Four years later the Spaniards were again expelled. Haarlem attained the height of its prosperity in the 17th century, when its school of art also was of some importance. Hendrik Goltzius, Frans Hals, Jacob van Ruysdael, Allart van Everdingen, the three Wouvermans, Adriaen and Isaac van Ostade, and other painters dwelt here at that period; and at the same time there flourished a school of architecture, founded by Lieven de Key (ca. 1560-1627), the city-mason of Haarlem, which was responsible for many of the old gabled houses as well as the public buildings of Haarlem.
Haarlem is famous for its Horticulture and supplies bulbs to every country in Europe, North America and the rest of the world. About the end of April and the beginning of May whole fields of hyacinths, tulips, crocuses, anemones, lilies, etc., grouped in every variety of colour and diffusing the most delicious perfumes, are seen around the town.
In 1636 and 1637 the flower-trade in Holland assumed the form of a mania, and tulips became as important an object of speculation. Capitalists, merchants, and even private individuals entirely ignorant of floriculture, traded extensively in bulbs, and frequently amassed considerable fortunes. The rarer bulbs often realized enormous prices. It is recorded, for example, that a "Semper Augustus" was sold for 13,000 florins, an "Admiral Liefkens" for 4500 florins, a "Viceroy" for 4200 florins, etc.

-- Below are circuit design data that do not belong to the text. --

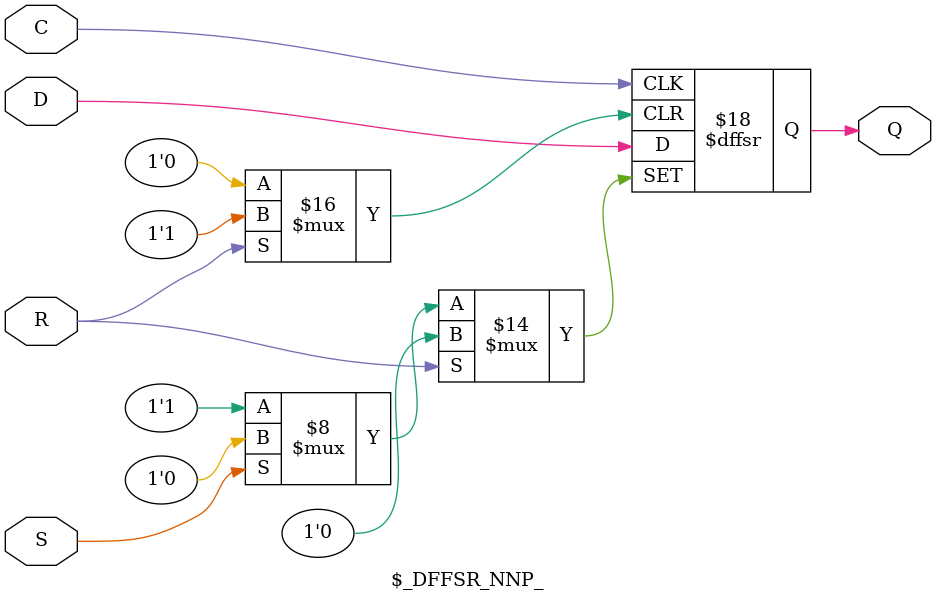
<source format=v>

module \$_DFFSR_NNP_ (C, S, R, D, Q);
input C, S, R, D;
output reg Q;
always @(negedge C, negedge S, posedge R) begin
	if (R == 1)
		Q <= 0;
	else if (S == 0)
		Q <= 1;
	else
		Q <= D;
end
endmodule

</source>
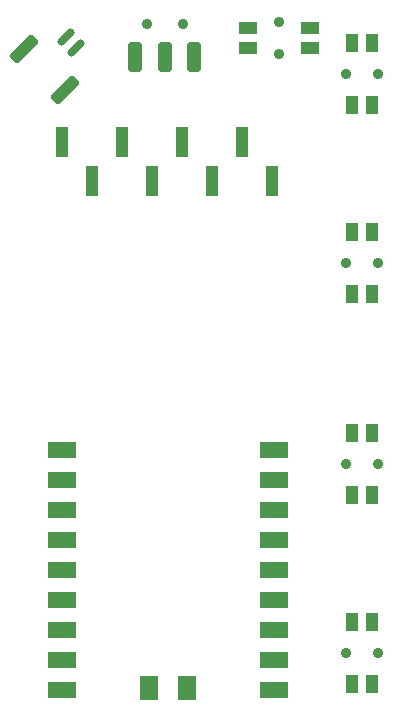
<source format=gbr>
%TF.GenerationSoftware,KiCad,Pcbnew,9.0.0*%
%TF.CreationDate,2025-09-27T11:06:57-07:00*%
%TF.ProjectId,grippy,67726970-7079-42e6-9b69-6361645f7063,rev?*%
%TF.SameCoordinates,Original*%
%TF.FileFunction,Soldermask,Top*%
%TF.FilePolarity,Negative*%
%FSLAX46Y46*%
G04 Gerber Fmt 4.6, Leading zero omitted, Abs format (unit mm)*
G04 Created by KiCad (PCBNEW 9.0.0) date 2025-09-27 11:06:57*
%MOMM*%
%LPD*%
G01*
G04 APERTURE LIST*
G04 Aperture macros list*
%AMRoundRect*
0 Rectangle with rounded corners*
0 $1 Rounding radius*
0 $2 $3 $4 $5 $6 $7 $8 $9 X,Y pos of 4 corners*
0 Add a 4 corners polygon primitive as box body*
4,1,4,$2,$3,$4,$5,$6,$7,$8,$9,$2,$3,0*
0 Add four circle primitives for the rounded corners*
1,1,$1+$1,$2,$3*
1,1,$1+$1,$4,$5*
1,1,$1+$1,$6,$7*
1,1,$1+$1,$8,$9*
0 Add four rect primitives between the rounded corners*
20,1,$1+$1,$2,$3,$4,$5,0*
20,1,$1+$1,$4,$5,$6,$7,0*
20,1,$1+$1,$6,$7,$8,$9,0*
20,1,$1+$1,$8,$9,$2,$3,0*%
G04 Aperture macros list end*
%ADD10R,2.400000X1.400000*%
%ADD11R,1.600000X2.000000*%
%ADD12RoundRect,0.150000X-0.601041X-0.388909X-0.388909X-0.601041X0.601041X0.388909X0.388909X0.601041X0*%
%ADD13RoundRect,0.250000X-0.954594X-0.601041X-0.601041X-0.954594X0.954594X0.601041X0.601041X0.954594X0*%
%ADD14C,0.900000*%
%ADD15R,1.000000X1.550000*%
%ADD16RoundRect,0.240000X0.360000X1.010000X-0.360000X1.010000X-0.360000X-1.010000X0.360000X-1.010000X0*%
%ADD17R,1.000000X2.510000*%
%ADD18R,1.550000X1.000000*%
G04 APERTURE END LIST*
D10*
%TO.C,U1*%
X195060000Y-107330000D03*
X195060000Y-112410000D03*
D11*
X202430000Y-112250000D03*
X205630000Y-112250000D03*
D10*
X195060000Y-109870000D03*
X213000000Y-107330000D03*
X213000000Y-104790000D03*
X213000000Y-102250000D03*
X213000000Y-99710000D03*
X213000000Y-97170000D03*
X213000000Y-94630000D03*
X213000000Y-92090000D03*
X195060000Y-92090000D03*
X195060000Y-94630000D03*
X195060000Y-97170000D03*
X195060000Y-99710000D03*
X195060000Y-102250000D03*
X195060000Y-104790000D03*
X213000000Y-109870000D03*
X213000000Y-112410000D03*
%TD*%
D12*
%TO.C,BAT1*%
X195366117Y-57150000D03*
X196250000Y-58033883D03*
D13*
X191795228Y-58104594D03*
X195295406Y-61604772D03*
%TD*%
D14*
%TO.C,SW3*%
X221825000Y-109250000D03*
X219075000Y-109250000D03*
D15*
X221300000Y-106625000D03*
X221300000Y-111875000D03*
X219600000Y-106625000D03*
X219600000Y-111875000D03*
%TD*%
D14*
%TO.C,SW0*%
X221825000Y-60250000D03*
X219075000Y-60250000D03*
D15*
X221300000Y-57625000D03*
X221300000Y-62875000D03*
X219600000Y-57625000D03*
X219600000Y-62875000D03*
%TD*%
D14*
%TO.C,SW5*%
X205250000Y-56050000D03*
X202250000Y-56050000D03*
D16*
X206250000Y-58800000D03*
X203750000Y-58800000D03*
X201250000Y-58800000D03*
%TD*%
D17*
%TO.C,J1*%
X195055000Y-66005000D03*
X197595000Y-69315000D03*
X200135000Y-66005000D03*
X202675000Y-69315000D03*
X205215000Y-66005000D03*
X207755000Y-69315000D03*
X210295000Y-66005000D03*
X212835000Y-69315000D03*
%TD*%
D14*
%TO.C,SW2*%
X221825000Y-93250000D03*
X219075000Y-93250000D03*
D15*
X221300000Y-90625000D03*
X221300000Y-95875000D03*
X219600000Y-90625000D03*
X219600000Y-95875000D03*
%TD*%
D14*
%TO.C,SW1*%
X221825000Y-76250000D03*
X219075000Y-76250000D03*
D15*
X221300000Y-73625000D03*
X221300000Y-78875000D03*
X219600000Y-73625000D03*
X219600000Y-78875000D03*
%TD*%
D14*
%TO.C,SW4*%
X213425000Y-55850000D03*
X213425000Y-58600000D03*
D18*
X210800000Y-56375000D03*
X216050000Y-56375000D03*
X210800000Y-58075000D03*
X216050000Y-58075000D03*
%TD*%
M02*

</source>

A single Dutch town is said to have gained upwards of 10 million florins by the sale of tulip-roots in one year, and a speculator at Amsterdam realised 68,000 florins in four months in the same manner. At length, however, a corresponding reaction set in. Government declared that the contracts made were illegal, and the mania speedily subsided. The prices fell so rapidly that many of the bolder speculators were totally ruined, and before long a root of the highlyprized "Semper Augustus" might be purchased for 60 florins. Read more about tulips and holland: tulip history. About a century later a similar phenomenon occurred in the trade in hyacinths, and an official list of 1734 prices a "Bleu Passe non plus ultra" at 1600 florins.
In the 17th century's Golden Age Haarlem's linen and silk became world famous and the city flourished. In that period Haarlem's cultural life also prospered, with famous Dutch painters like Frans Hals and Jacob van Ruisdael.
In the middle of the town, reached from the handsome railwaystation in about 10 minutes, by a route crossing the Park Laan and the Nieuwe Gracht, is the Groote Markt, in which stand the Saint Bavo Church, the Stadhuis, and the Meat Market.